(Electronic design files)
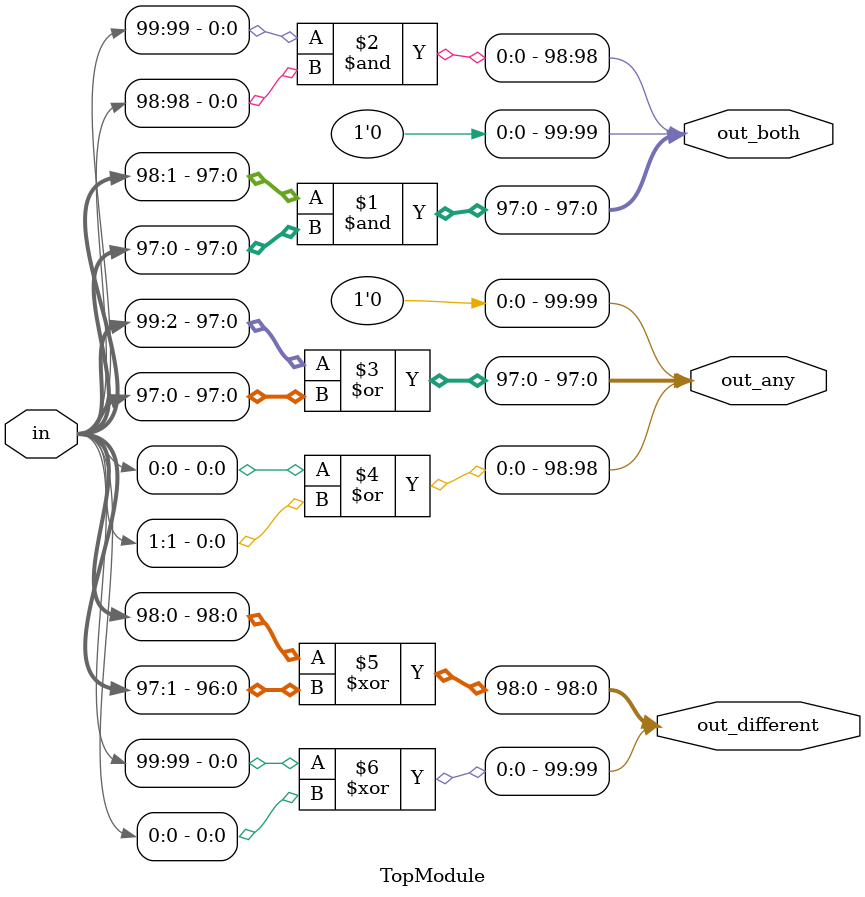
<source format=v>
module TopModule (
  input  [99:0] in,
  output [99:0] out_both,
  output [99:0] out_any,
  output [99:0] out_different
);

  assign out_both[99:0] = {in[99] & in[98], in[98:1] & in[97:0]};

  assign out_any[99:0] = {in[0] | in[1], in[99:2] | in[97:0]};

  assign out_different[99:0] = {in[99] ^ in[0], in[98:0] ^ in[97:1]};

endmodule


</source>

- [PROMPT] Copy exactly the line containing "output [99:0] out_different" and each line after it through the end of the records above.

- [TASK RESULT]
  output [99:0] out_different
);

  assign out_both[99:0] = {in[99] & in[98], in[98:1] & in[97:0]};

  assign out_any[99:0] = {in[0] | in[1], in[99:2] | in[97:0]};

  assign out_different[99:0] = {in[99] ^ in[0], in[98:0] ^ in[97:1]};

endmodule


</source>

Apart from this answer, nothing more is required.